Saturday, April 24, 2010

Depression

I am not religious. I haven't attended church on a regular basis since I was about fifteen years old. To that point I was a Roman Catholic. I had gone through Confirmation and First Holy Communion. I even tithed, intermittently anyway. There was a certain comfort in childhood in attending church on Sundays, going to midnight mass on Christmas Eve, or being smudged with ashes on Ash Wednesday.

Mom was a devout Catholic and I know she wanted her children to be the same. I think it's safe to say that none of us turned out as such. Because Dad was not a Catholic I did not face much pressure as I began drifting away from church. I know Mom wasn't happy, but there was no anger. She just looked sad. I never spoke to her about my reasons and she never asked. She died of breast cancer six years later.

What it came down to was unhappiness. I seldom felt really, truly joyful as a child and a young teen. Doing all the right things in my church never made any difference. Happy times always seemed to be experienced through a filter of haze. While I had a few close friends, many of my peers teased me, especially as I began to gain weight through my obsession with junk food and television. Thankfully, time has helped me understand what I now believe caused that hazy filter. Depression.

About ten or so years ago, listening to my future wife describe her own symptoms and experience with depression I realized it sounded much too familiar. I had never had a name for it until then, had no way of asking for support because I didn't understand and I feared being judged.

A few years earlier, after months of the worst symptoms, I described my experience to my doctor. He had no clue whatsoever. No diagnosis. Nothing. I went back to the same doctor after learning about depression, and asked him if I might have depression. He gave me a brief questionnaire, reviewed it, and gave me a prescription. That first prescription actually made my symptoms worse, but things have gotten better over the years. I've since changed health care providers.

◆ **QUESTIONS**
1. Can you return the stretch of the post about depression from "What it came" through "hazy filter. Depression.", copied word for word?
2. How would you render this sentence from the post about depression in Spanish: "Doing all the right things in my church never made any difference."
3. What might follow the final sentence of the post about depression? Write the next part.

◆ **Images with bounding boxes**

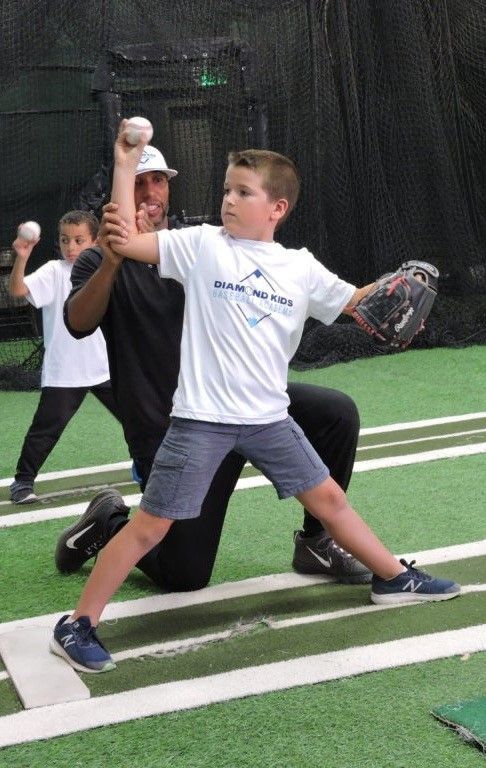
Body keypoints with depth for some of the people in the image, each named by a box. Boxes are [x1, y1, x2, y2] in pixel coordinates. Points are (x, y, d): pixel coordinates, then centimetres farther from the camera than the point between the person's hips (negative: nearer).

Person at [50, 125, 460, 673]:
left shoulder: (300, 268, 7)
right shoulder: (202, 245, -2)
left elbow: (354, 301, 14)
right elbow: (126, 241, -6)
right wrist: (125, 166, -7)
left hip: (268, 418, 4)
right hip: (201, 418, -4)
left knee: (327, 498, 14)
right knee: (150, 524, -4)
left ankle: (393, 578, 33)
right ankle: (77, 625, 6)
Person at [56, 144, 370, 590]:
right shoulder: (99, 263, -1)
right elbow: (77, 324, -22)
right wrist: (112, 262, -37)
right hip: (167, 431, -4)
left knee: (337, 413, -18)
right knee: (184, 576, -6)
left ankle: (315, 542, 0)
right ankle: (108, 523, 24)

◆ **ANSWERS TO THE PROBLEMS**
1.
What it came down to was unhappiness. I seldom felt really, truly joyful as a child and a young teen. Doing all the right things in my church never made any difference. Happy times always seemed to be experienced through a filter of haze. While I had a few close friends, many of my peers teased me, especially as I began to gain weight through my obsession with junk food and television. Thankfully, time has helped me understand what I now believe caused that hazy filter. Depression.

2. Hacer todo lo correcto en mi iglesia nunca marcó ninguna diferencia.

3.
I could not even begin to tell you how many people have tried to draw me into their religion over the years.  My thin veneer of normalcy did not conceal my core of sadness, making me an obvious target. Let's start with the Hare Krishna in San Francisco in 1974 when I was seventeen who called me a "far-out guy." I walked away with a book I didn't want and less money than I started with, but I was too polite to say no. Then there was the time a high school buddy and I were approached outside the Seattle Scientology office, and asked to take a "personality test." When they found out we were under age they quickly moved on. There have been more Jehovah's Witnesses than I can begin to count. Once, a JW woman came to my parents' house offering literature. Strangely, I came to know her several years later as the bride to be of my step brother, also a JW. Nice enough people, but why do their churches tend to be window-free? Not a good fit for claustrophobics. I sat next to a Mormon missionary on a Greyhound during my freshman year in college. Once he knew there was no chance of me converting, we were able to discuss music for the rest of the trip. When I was thirty I ended a seven year friendship because he could not stop proselytizing. I had been one of his groomsmen. I question that decision to this day, but I feel talked down to anytime people treat me as though I've had no experience with or knowledge of their religion. Ultimately, it wasn't religion that helped me take the first step on the road to wellness, it was knowledge.

Then there are the people who simply practice their beliefs with no expectation that those around them be anything other than what they are. If anyone will bring me back to church it is these people. They treat non-believers like human beings, not objects to be manipulated. They lead with their joy. They live their lives fully and meaningfully, setting an example which your average televangelist cannot. They will never carry garishly colored signs with cruel messages at the funerals of fellow Americans who gave their lives in hopes of  preserving freedom of speech. You won't see them blowing themselves up in a crowded public space on the evening news. And they won't beg for your money to support their "ministry" on channel 96 at 2 a.m. More than anything else, they won't call for a "holy war" or burn heretics and witches, real or imagined, at the stake.

During my most recent depression flare-up I made a 40 mile drive to visit with an old friend. I made a point of it because I knew the support of friends and family is an important element in the treatment of this illness. My friend is the minister of a Presbyterian church in an urban area. I couldn't have predicted such an outcome for him thirty-five years ago. As we enjoyed lunch at a neighborhood cafe he listened patiently to my story and was very supportive. Not once did he suggest that I make any spiritual changes in my life. He simply affirmed my feelings and concerns. After lunch we drove back to his church. I had brought along my camera equipment because I wanted to take some pictures of the interior of the beautiful church. He left me there as he headed off to an appointment. I stayed another thirty minutes or so, inside a church of my own volition, not as a guest at a wedding, or a mourner, or tourist, for the first time in almost forty years.